(Source data)
◇ ◇ ◇

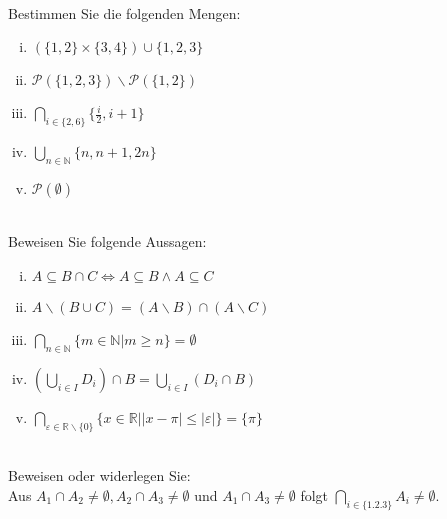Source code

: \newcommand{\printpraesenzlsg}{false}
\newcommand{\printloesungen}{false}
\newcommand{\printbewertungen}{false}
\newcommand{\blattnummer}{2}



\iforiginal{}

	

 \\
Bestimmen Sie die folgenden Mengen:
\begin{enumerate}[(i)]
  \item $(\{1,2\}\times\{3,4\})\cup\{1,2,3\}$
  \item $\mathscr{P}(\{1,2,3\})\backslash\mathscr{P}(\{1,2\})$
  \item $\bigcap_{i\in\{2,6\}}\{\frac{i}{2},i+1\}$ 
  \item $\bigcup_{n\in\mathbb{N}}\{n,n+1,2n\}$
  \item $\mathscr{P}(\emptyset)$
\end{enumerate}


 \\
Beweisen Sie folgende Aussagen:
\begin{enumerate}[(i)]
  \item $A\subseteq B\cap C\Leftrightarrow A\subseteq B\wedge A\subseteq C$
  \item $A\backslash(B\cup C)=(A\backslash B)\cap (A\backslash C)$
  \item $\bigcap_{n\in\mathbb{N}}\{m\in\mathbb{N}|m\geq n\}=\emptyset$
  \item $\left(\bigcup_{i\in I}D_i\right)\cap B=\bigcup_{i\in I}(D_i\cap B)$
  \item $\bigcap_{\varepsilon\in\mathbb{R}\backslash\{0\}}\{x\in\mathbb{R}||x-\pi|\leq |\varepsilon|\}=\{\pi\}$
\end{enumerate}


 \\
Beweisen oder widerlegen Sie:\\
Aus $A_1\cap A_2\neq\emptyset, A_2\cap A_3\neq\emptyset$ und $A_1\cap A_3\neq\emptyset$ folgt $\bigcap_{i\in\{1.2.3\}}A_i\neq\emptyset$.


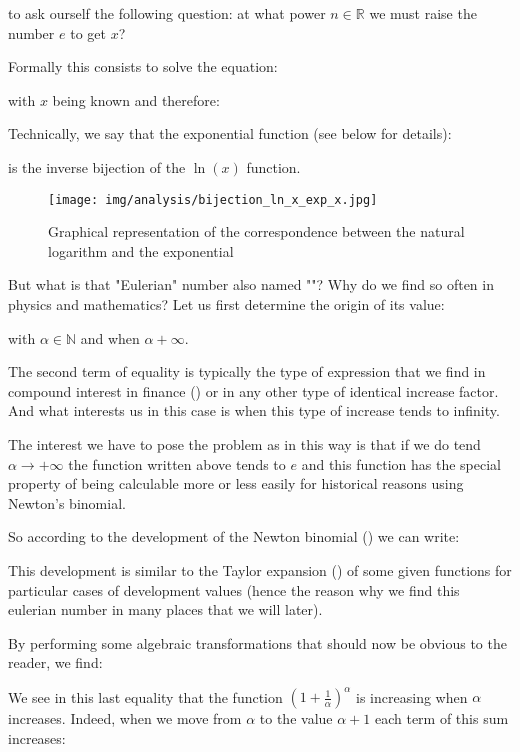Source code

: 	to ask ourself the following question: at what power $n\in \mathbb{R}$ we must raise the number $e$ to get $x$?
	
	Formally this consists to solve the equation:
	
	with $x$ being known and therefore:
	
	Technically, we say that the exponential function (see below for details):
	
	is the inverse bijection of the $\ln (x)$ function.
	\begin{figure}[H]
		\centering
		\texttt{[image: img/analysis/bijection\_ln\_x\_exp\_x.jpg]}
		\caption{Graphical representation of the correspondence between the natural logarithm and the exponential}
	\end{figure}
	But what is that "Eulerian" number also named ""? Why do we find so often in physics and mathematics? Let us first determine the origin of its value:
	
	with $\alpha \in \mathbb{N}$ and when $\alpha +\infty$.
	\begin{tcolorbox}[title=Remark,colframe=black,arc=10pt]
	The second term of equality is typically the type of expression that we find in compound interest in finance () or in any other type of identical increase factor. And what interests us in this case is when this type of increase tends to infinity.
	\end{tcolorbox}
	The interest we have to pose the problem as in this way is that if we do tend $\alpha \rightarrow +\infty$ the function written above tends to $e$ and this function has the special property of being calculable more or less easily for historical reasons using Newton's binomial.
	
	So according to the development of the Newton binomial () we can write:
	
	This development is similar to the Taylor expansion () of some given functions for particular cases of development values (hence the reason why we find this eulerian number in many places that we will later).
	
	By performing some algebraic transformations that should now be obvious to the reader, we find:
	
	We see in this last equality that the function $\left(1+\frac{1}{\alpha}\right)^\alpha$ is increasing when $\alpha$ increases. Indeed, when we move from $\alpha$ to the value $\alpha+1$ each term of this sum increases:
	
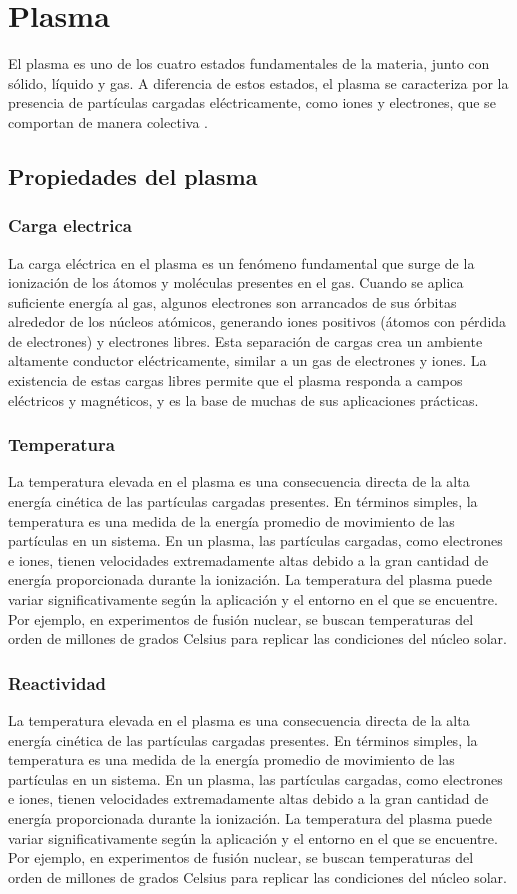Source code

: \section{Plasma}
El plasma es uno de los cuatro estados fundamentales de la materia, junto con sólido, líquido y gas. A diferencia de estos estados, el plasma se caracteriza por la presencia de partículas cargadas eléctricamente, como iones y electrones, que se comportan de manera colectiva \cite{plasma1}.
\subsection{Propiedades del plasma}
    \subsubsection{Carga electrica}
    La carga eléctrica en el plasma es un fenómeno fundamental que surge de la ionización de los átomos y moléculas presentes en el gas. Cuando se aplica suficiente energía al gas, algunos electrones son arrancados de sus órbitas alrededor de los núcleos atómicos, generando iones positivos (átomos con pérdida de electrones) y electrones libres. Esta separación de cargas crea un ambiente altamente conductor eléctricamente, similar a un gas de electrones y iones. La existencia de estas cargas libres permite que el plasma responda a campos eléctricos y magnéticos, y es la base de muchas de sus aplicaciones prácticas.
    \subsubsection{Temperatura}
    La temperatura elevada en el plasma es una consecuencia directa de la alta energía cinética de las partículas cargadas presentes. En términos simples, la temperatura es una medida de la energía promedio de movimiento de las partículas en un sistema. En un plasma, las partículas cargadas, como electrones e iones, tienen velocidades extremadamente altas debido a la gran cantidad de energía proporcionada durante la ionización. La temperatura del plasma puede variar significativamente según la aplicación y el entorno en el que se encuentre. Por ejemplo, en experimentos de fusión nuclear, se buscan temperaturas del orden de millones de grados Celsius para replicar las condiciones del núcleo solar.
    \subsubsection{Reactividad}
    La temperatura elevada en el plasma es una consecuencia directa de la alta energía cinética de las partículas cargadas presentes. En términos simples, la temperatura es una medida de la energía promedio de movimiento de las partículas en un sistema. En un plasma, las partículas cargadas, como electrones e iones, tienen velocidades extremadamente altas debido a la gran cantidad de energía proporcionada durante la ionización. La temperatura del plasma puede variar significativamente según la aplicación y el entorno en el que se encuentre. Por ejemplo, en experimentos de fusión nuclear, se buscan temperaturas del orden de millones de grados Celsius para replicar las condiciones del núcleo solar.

◇ ◇ ◇

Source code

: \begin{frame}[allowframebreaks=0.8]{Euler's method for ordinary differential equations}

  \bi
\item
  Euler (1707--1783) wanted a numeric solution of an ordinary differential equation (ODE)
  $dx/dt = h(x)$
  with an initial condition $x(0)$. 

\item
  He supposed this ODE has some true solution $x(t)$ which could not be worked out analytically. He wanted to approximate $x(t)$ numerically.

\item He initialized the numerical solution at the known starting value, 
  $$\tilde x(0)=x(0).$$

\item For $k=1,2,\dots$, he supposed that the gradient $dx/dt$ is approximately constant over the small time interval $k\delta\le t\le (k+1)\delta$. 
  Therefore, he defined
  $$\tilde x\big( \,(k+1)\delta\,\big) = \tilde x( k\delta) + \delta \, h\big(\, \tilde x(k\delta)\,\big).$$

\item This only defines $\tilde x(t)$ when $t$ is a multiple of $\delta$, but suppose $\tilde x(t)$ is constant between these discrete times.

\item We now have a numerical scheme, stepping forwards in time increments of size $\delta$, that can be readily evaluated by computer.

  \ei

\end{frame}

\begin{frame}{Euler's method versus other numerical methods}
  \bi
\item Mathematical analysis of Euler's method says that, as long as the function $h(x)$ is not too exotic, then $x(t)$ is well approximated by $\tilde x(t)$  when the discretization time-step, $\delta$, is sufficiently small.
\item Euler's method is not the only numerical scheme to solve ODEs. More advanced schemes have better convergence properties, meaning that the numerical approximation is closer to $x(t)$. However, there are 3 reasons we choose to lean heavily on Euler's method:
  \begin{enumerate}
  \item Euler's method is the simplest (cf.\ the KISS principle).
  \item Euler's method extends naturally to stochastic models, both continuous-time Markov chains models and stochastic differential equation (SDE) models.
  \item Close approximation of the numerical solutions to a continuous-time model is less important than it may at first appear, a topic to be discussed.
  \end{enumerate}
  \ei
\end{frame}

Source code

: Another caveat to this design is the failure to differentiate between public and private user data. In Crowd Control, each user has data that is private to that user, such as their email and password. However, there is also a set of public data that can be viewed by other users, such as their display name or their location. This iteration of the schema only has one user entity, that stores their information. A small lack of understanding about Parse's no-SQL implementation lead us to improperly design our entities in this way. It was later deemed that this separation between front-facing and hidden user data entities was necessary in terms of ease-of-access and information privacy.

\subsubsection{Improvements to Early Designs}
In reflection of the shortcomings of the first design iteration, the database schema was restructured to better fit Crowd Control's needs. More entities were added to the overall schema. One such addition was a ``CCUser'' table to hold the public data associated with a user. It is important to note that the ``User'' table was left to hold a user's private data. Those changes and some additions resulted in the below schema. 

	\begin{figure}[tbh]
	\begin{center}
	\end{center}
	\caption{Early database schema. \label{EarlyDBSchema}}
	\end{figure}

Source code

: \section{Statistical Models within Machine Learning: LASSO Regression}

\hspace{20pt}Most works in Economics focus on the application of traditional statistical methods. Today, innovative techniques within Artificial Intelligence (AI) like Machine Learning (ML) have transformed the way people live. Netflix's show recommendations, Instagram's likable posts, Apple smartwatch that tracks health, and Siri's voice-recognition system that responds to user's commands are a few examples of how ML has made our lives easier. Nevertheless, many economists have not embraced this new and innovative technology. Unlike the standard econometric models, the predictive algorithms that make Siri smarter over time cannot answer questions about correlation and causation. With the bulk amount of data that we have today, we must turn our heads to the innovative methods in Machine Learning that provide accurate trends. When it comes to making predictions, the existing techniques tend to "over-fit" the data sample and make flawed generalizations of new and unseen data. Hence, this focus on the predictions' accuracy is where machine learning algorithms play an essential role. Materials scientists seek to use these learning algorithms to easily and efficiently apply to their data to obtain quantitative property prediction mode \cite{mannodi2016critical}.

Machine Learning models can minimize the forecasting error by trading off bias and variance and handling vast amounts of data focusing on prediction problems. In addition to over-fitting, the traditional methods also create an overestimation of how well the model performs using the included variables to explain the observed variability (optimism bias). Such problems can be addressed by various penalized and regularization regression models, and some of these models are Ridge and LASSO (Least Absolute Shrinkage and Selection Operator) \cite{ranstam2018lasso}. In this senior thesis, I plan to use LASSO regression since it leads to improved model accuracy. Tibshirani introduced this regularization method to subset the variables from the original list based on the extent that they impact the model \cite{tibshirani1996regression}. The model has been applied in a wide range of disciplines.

◇ ◇ ◇

## Try it
Starting with the line that holds "But what is" and ending with the line that holds "So according to", retype every line in the data above exactly, and nothing else.

## Task result
	But what is that "Eulerian" number also named ""? Why do we find so often in physics and mathematics? Let us first determine the origin of its value:
	
	with $\alpha \in \mathbb{N}$ and when $\alpha +\infty$.
	\begin{tcolorbox}[title=Remark,colframe=black,arc=10pt]
	The second term of equality is typically the type of expression that we find in compound interest in finance () or in any other type of identical increase factor. And what interests us in this case is when this type of increase tends to infinity.
	\end{tcolorbox}
	The interest we have to pose the problem as in this way is that if we do tend $\alpha \rightarrow +\infty$ the function written above tends to $e$ and this function has the special property of being calculable more or less easily for historical reasons using Newton's binomial.
	
	So according to the development of the Newton binomial () we can write:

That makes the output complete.